The opinion of the court was delivered by: Irving Ben Cooper, District Judge.


The United States of America (the "government") commenced this civil in rem forfeiture action on October 21, 1988 by filing a verified complaint against the premises and real property located at 710 Main Street, Peekskill, New York (the "property"). Jesse James Bunch filed the only claim to the property in opposition to the forfeiture action. In an opinion dated August 13, 1990, we dismissed the government's complaint and ordered the property returned to Mr. Bunch ("the August 13 Opinion"). 744 F. Supp. 510 (S.D.N.Y. 1990). The government timely moved for 1) reargument of the August 13 Opinion pursuant to Rule 3(j) of the Civil Rules for the United States District Courts for the Southern and Eastern Districts of New York ("Local Rule 3(j)"); 2) a new trial pursuant to Fed. R.Civ.P. 59(b); and 3) a stay of enforcement of the judgment filed August 17, 1990 ("the August 17 Judgment"), pursuant to Fed.R.Civ.P. 62(b), pending the disposition of the other two motions, or pending appeal. Mr. Bunch opposed the motions.

On September 24, 1990 we granted the government's application for the stay of enforcement of the August 17 Judgment, and on September 25 we granted the motion for reargument; oral arguments were heard on October 18, 1990. We shall address each motion separately hereinbelow.

The facts of this case are set forth at length in the August 13 Opinion; familiarity with them is assumed.

● ● ●

TASK REQUIREMENTS
(A) Return the part of the court opinion between "On September 24, 1990" and "motion separately hereinbelow.", inclusive, word for word.
(B) Please retype, unchanged, the lines of the records between the line holding "genus: Acanthophora" and the line holding "elevation (m): 17", inclusive.
The records bear no relation to the court opinion.

RECORDS FOR PROCESSING
● ● ●

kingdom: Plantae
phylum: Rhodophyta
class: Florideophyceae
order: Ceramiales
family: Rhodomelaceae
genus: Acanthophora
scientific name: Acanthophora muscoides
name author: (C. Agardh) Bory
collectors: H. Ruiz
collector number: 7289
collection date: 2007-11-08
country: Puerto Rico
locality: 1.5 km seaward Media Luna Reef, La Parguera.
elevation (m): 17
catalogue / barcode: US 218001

● ● ●

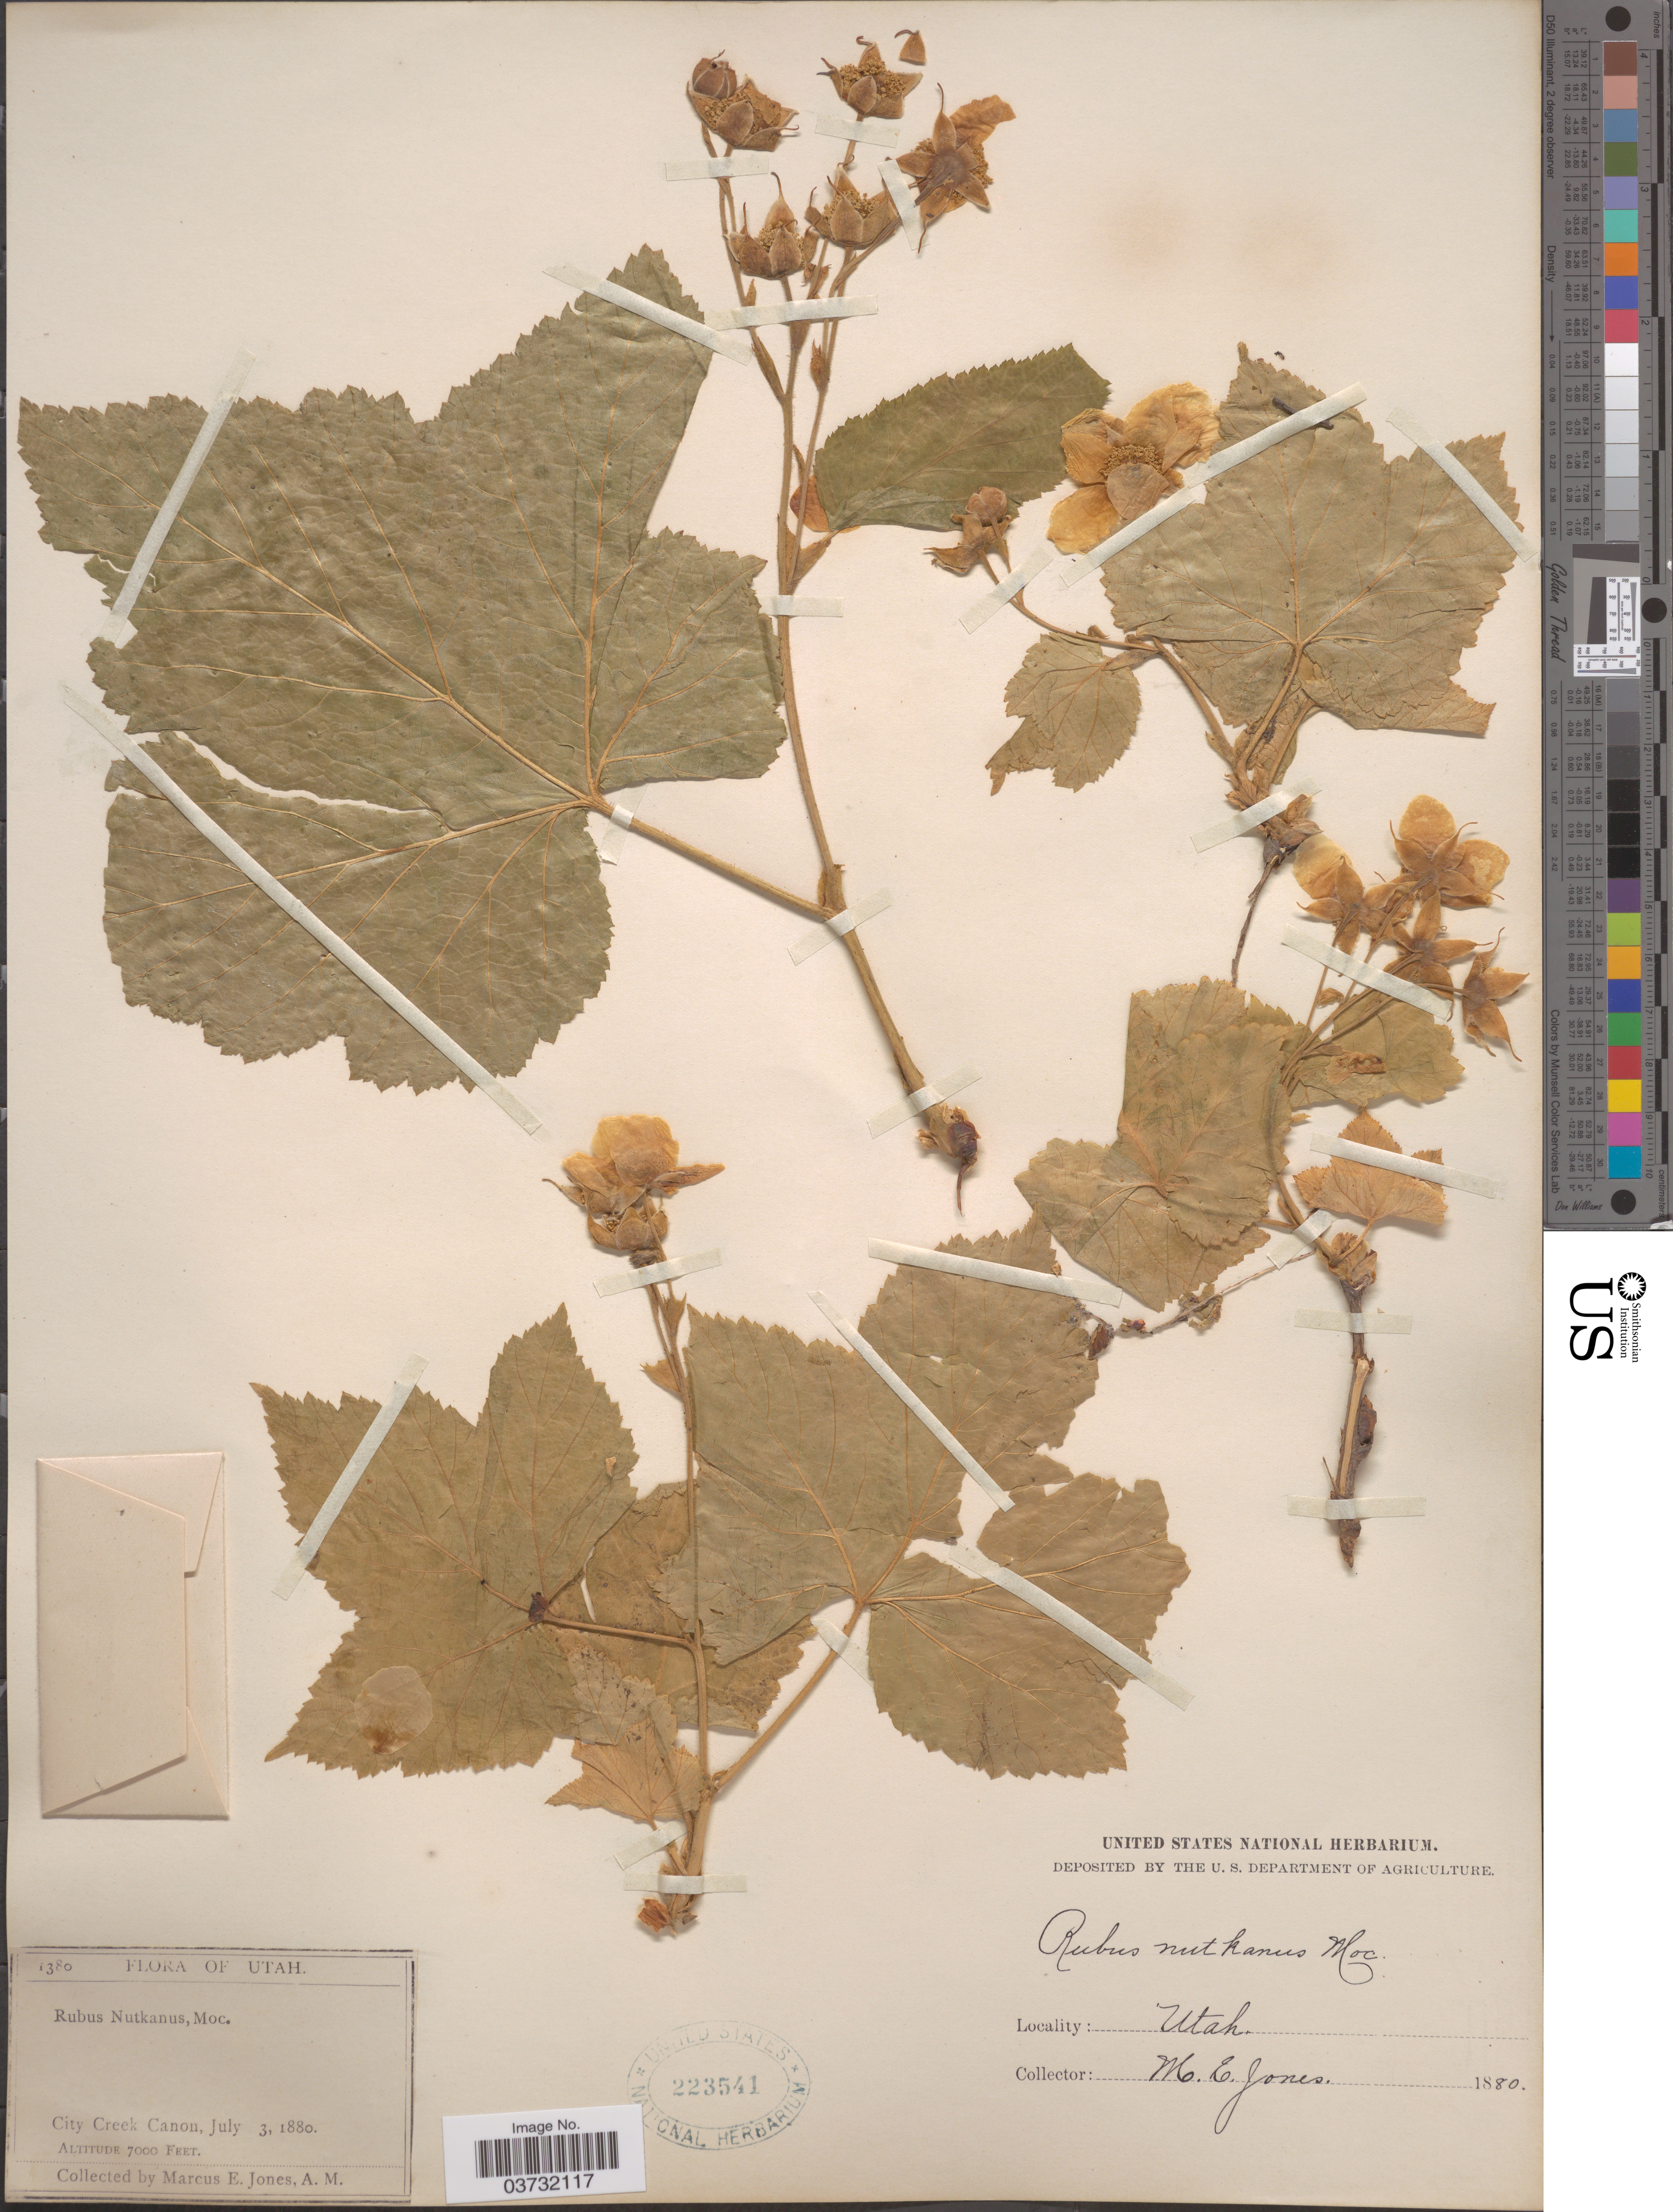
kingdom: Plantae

● ● ●

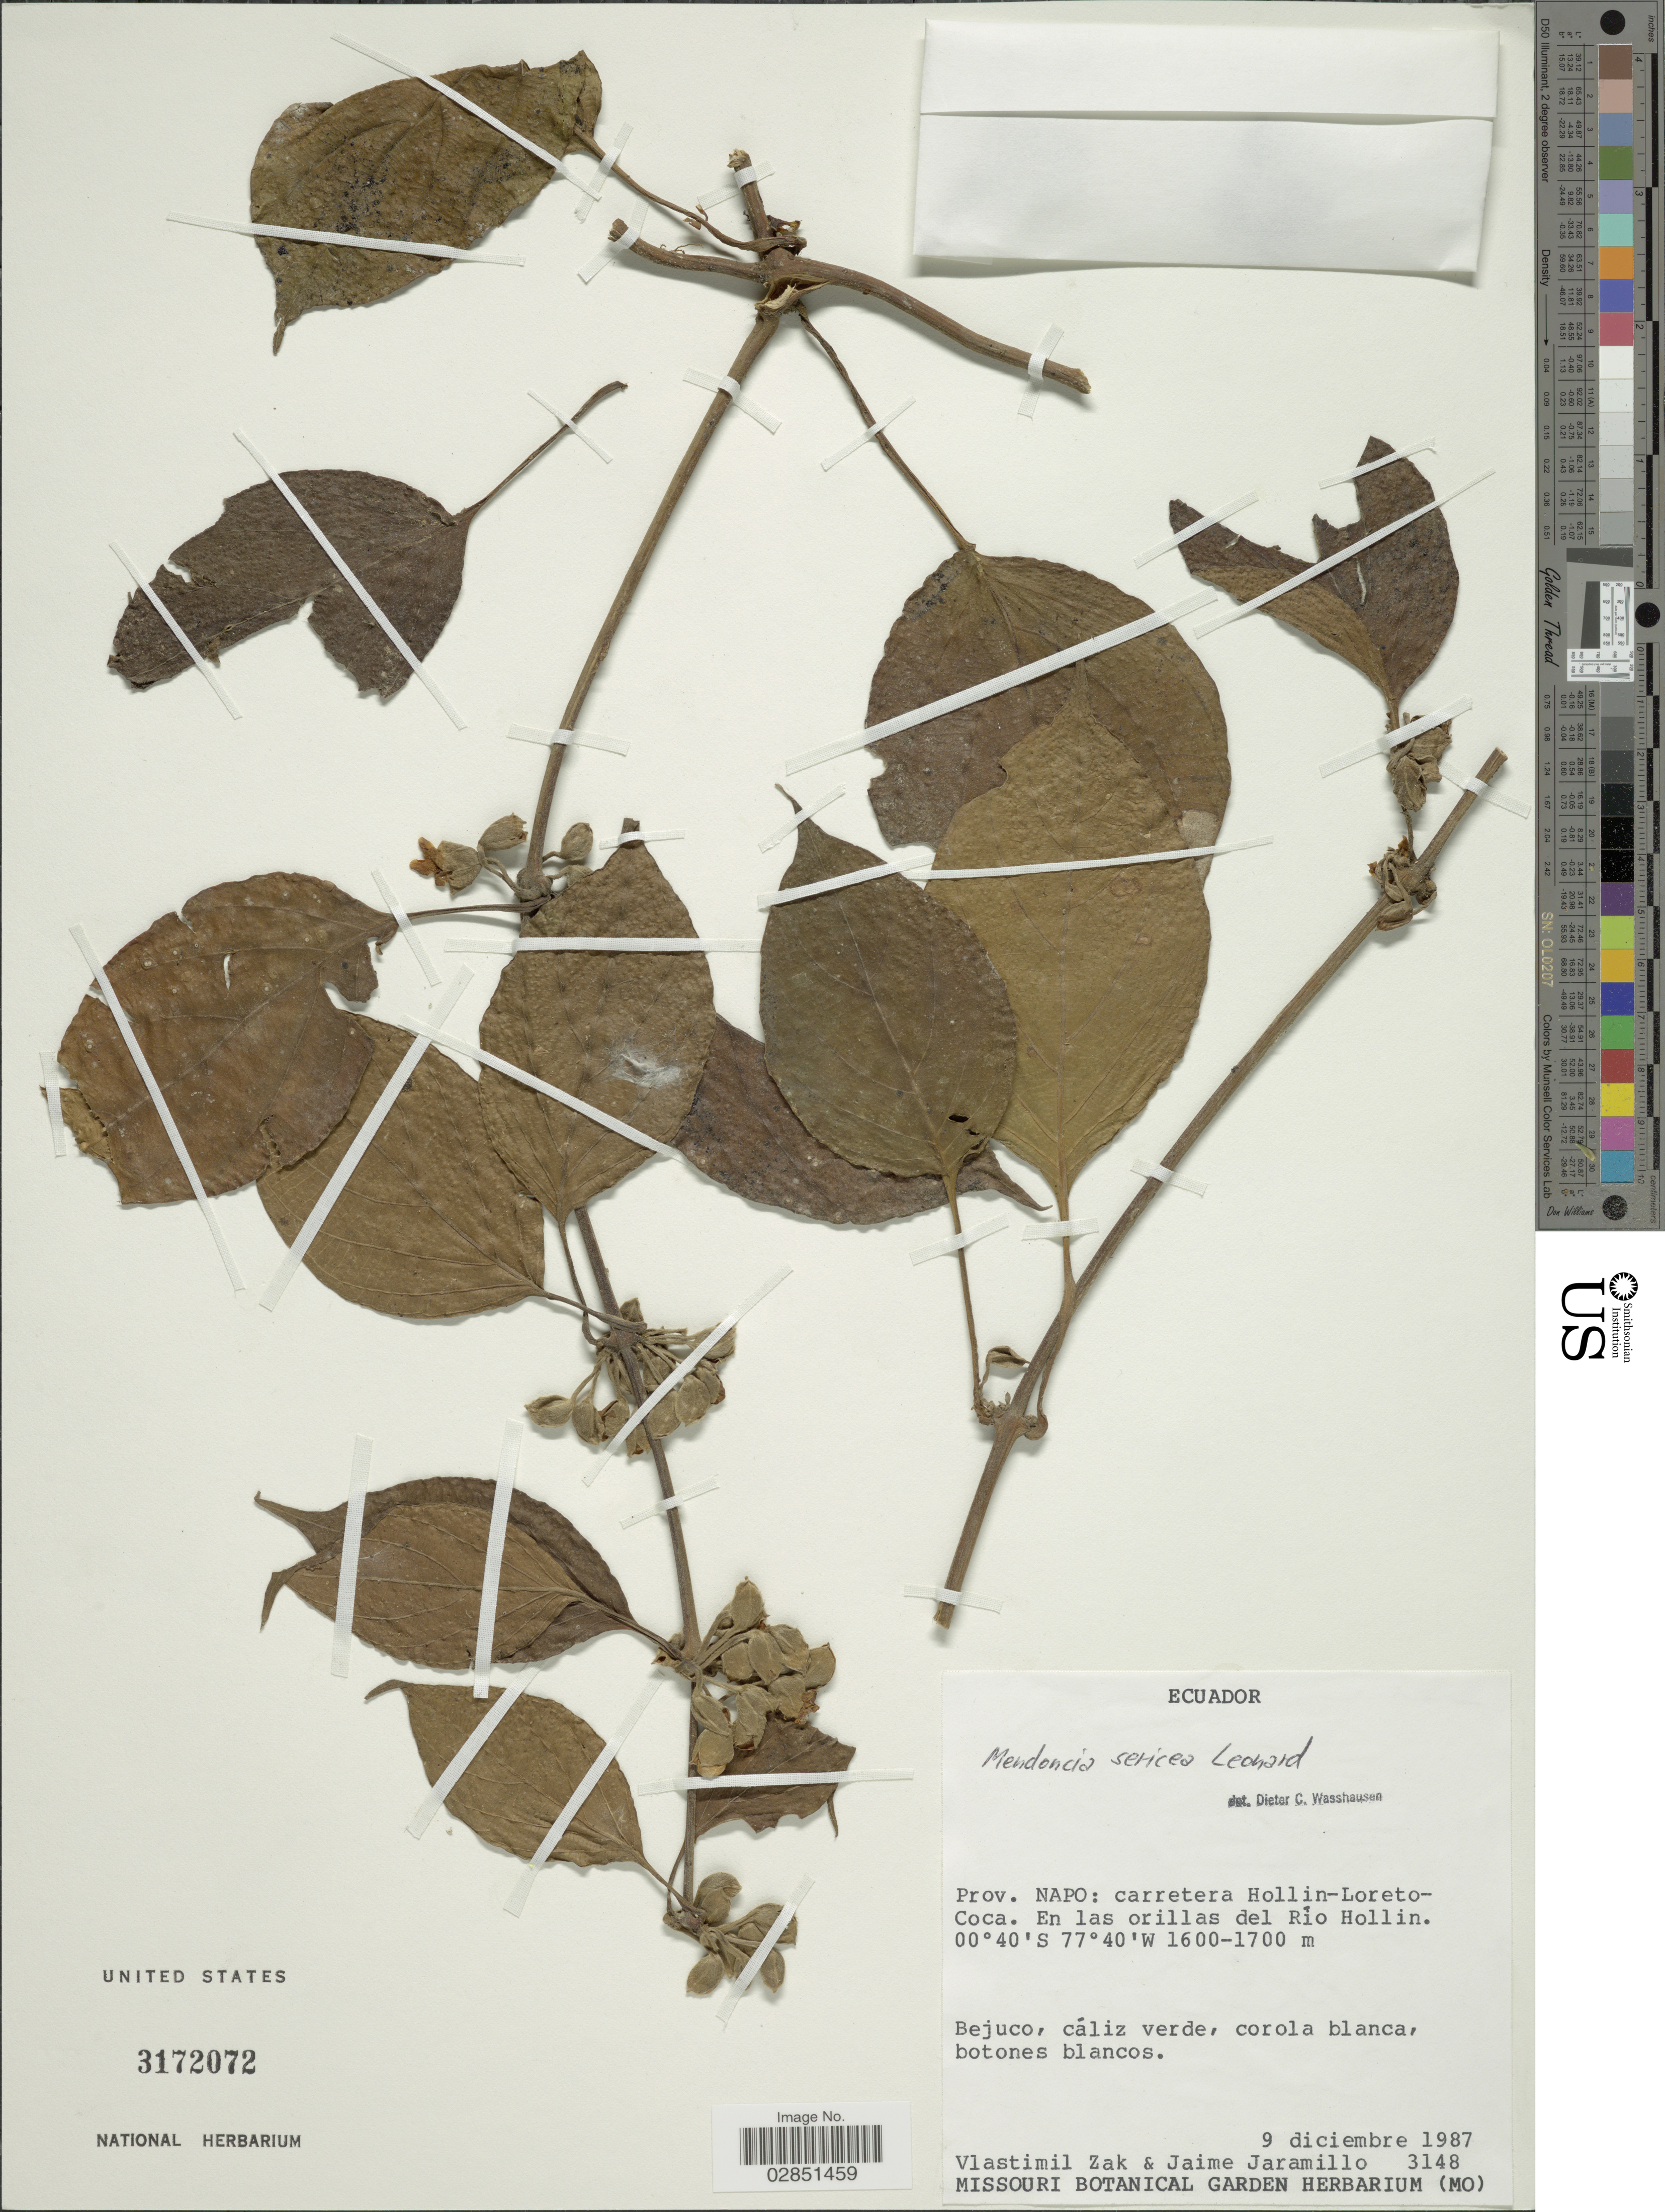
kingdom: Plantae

● ● ●

FULL ANSWERS
(A)
On September 24, 1990 we granted the government's application for the stay of enforcement of the August 17 Judgment, and on September 25 we granted the motion for reargument; oral arguments were heard on October 18, 1990. We shall address each motion separately hereinbelow.

(B)
genus: Acanthophora
scientific name: Acanthophora muscoides
name author: (C. Agardh) Bory
collectors: H. Ruiz
collector number: 7289
collection date: 2007-11-08
country: Puerto Rico
locality: 1.5 km seaward Media Luna Reef, La Parguera.
elevation (m): 17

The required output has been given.